▶ [Extracted information]:
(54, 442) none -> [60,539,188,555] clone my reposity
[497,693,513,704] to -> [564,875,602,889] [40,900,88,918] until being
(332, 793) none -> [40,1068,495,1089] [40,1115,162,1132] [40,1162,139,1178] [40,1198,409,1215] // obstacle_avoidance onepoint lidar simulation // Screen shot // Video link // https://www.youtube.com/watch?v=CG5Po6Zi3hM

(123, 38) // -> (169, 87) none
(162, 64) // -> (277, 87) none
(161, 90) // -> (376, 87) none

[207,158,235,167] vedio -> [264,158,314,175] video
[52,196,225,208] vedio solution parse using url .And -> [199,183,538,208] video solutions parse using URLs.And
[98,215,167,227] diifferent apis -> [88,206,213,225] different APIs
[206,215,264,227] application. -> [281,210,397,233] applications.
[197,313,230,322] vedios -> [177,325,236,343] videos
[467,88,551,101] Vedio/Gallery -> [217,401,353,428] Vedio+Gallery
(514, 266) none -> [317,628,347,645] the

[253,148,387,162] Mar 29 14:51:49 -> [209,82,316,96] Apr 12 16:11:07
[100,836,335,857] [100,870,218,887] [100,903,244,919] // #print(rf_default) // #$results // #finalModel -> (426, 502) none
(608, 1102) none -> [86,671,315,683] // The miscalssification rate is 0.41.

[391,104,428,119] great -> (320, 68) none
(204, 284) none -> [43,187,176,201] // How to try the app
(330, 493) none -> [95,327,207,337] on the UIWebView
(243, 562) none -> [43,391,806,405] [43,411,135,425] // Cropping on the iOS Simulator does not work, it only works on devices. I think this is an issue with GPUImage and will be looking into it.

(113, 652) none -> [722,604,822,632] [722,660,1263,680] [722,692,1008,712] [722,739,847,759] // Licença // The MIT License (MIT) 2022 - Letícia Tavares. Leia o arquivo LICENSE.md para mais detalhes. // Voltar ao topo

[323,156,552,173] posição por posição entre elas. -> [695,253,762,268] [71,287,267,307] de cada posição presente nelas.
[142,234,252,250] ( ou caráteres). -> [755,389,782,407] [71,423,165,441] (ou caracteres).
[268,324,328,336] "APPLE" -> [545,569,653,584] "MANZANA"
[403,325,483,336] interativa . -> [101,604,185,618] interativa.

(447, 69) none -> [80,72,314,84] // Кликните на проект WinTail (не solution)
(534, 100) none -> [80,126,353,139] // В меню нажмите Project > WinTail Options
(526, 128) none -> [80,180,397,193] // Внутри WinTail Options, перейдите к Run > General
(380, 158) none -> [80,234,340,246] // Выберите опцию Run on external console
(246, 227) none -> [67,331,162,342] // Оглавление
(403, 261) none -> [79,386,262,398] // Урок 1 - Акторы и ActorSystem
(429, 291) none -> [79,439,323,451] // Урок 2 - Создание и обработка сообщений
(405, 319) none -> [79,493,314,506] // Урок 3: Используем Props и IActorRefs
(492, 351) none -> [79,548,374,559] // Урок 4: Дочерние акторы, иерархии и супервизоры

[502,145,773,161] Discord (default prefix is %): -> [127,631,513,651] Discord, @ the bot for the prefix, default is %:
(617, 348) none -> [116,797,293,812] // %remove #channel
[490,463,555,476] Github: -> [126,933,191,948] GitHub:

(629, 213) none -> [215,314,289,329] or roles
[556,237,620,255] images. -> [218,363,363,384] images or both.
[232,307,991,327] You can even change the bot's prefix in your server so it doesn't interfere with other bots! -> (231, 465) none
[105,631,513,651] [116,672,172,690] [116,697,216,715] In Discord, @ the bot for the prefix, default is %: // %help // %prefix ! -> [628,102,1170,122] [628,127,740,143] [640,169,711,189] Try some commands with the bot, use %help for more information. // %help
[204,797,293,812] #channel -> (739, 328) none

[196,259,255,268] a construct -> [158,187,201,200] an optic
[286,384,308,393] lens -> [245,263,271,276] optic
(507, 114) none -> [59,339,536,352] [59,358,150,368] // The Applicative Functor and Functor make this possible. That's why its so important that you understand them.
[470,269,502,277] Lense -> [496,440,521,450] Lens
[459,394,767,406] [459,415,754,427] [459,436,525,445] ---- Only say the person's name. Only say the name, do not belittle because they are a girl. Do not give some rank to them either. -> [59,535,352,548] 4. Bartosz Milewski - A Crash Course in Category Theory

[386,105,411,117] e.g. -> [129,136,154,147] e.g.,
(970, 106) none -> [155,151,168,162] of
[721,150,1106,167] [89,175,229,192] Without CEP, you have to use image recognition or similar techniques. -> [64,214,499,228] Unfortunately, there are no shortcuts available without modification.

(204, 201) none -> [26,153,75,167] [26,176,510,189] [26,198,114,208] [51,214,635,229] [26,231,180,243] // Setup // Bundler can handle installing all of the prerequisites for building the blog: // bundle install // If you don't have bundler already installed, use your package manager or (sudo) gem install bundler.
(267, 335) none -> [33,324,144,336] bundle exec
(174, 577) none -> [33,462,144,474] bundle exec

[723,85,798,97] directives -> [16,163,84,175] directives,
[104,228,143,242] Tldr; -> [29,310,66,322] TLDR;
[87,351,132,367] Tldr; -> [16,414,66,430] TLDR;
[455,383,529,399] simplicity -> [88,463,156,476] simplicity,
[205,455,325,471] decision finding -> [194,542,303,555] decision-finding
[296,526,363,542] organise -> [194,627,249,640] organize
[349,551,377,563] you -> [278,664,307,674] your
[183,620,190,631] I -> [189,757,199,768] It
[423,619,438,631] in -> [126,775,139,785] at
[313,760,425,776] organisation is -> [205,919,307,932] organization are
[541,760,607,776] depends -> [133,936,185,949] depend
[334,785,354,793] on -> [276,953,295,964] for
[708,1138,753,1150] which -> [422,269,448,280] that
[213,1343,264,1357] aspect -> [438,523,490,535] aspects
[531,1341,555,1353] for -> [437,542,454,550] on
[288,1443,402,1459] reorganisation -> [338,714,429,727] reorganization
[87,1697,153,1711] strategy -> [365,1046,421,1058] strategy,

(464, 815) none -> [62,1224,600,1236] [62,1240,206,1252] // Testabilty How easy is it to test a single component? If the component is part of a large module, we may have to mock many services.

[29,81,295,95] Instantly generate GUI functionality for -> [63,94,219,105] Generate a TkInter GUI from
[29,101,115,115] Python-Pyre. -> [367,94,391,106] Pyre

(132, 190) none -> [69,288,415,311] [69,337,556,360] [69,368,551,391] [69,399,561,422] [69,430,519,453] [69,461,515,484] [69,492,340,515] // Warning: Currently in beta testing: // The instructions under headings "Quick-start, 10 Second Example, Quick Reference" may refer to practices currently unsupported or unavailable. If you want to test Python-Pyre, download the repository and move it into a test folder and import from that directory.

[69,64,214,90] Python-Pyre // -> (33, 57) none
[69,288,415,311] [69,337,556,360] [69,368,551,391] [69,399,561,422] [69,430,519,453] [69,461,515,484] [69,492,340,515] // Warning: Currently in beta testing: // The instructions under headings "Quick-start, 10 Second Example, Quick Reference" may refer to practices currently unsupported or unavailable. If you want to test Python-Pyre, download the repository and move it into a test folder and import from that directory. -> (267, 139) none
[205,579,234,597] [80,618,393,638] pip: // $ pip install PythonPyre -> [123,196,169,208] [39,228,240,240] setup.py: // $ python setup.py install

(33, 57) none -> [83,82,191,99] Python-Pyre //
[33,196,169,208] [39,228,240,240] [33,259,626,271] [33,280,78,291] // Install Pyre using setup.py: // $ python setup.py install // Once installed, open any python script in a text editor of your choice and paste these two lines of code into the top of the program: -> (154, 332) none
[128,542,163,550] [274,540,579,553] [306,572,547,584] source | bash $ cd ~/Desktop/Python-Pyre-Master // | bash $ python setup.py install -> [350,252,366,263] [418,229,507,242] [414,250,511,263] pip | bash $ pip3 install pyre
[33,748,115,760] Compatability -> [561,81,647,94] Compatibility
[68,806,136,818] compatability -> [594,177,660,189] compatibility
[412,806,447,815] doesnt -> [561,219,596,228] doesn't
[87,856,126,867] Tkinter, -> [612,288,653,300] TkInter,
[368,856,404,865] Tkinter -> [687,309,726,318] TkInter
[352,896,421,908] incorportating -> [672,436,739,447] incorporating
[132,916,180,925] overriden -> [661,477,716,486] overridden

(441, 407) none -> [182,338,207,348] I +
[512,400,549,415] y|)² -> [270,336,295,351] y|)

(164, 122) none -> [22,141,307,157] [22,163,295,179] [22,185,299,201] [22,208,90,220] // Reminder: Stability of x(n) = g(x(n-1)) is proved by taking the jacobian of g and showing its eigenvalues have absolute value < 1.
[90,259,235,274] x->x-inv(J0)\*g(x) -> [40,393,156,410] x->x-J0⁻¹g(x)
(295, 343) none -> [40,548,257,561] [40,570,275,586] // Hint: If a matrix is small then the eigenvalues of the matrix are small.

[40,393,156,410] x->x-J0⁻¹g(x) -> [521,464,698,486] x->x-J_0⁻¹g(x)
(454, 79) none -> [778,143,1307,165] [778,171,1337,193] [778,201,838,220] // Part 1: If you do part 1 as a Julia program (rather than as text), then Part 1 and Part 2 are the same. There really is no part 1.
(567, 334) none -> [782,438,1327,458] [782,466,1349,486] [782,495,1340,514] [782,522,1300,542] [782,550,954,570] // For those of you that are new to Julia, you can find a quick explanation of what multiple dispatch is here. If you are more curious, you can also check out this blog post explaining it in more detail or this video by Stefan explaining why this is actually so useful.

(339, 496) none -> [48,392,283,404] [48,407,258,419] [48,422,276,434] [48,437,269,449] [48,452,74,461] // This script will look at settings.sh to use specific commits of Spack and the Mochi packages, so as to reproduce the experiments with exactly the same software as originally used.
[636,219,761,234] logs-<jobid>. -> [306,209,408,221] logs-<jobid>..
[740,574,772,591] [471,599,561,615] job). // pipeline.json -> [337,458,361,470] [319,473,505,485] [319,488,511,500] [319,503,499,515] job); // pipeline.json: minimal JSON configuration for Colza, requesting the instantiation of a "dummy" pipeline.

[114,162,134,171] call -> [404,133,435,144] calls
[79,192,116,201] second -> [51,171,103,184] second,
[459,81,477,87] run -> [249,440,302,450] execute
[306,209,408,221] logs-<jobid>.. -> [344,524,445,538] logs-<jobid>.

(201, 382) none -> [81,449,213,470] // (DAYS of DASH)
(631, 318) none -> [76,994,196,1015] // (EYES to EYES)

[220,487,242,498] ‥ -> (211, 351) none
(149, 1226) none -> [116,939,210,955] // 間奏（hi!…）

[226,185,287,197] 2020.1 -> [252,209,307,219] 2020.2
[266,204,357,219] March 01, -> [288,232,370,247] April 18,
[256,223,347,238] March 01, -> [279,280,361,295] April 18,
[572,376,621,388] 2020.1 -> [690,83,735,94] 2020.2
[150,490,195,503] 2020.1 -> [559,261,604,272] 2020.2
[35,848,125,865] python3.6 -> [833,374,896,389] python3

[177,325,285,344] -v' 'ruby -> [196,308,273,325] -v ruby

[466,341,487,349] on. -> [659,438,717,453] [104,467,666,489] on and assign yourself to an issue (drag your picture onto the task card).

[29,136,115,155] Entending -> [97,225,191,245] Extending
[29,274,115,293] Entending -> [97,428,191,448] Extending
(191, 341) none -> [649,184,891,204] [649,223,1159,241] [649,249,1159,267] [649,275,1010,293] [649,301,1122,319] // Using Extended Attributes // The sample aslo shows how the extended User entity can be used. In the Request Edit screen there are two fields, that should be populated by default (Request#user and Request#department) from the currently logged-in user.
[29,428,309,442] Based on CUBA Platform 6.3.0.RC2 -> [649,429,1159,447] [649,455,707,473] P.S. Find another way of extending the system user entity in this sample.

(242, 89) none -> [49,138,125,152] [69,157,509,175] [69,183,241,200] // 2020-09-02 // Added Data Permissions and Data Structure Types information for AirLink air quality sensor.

▶ [Task to carry out]: Where the line holding "[29,101,115,115] Python-Pyre. ->" appears in the listing above, start reproducing exactly, and end with the line holding "[69,64,214,90] Python-Pyre //".

▶ [Problem solution]:
[29,101,115,115] Python-Pyre. -> [367,94,391,106] Pyre

(132, 190) none -> [69,288,415,311] [69,337,556,360] [69,368,551,391] [69,399,561,422] [69,430,519,453] [69,461,515,484] [69,492,340,515] // Warning: Currently in beta testing: // The instructions under headings "Quick-start, 10 Second Example, Quick Reference" may refer to practices currently unsupported or unavailable. If you want to test Python-Pyre, download the repository and move it into a test folder and import from that directory.

[69,64,214,90] Python-Pyre // -> (33, 57) none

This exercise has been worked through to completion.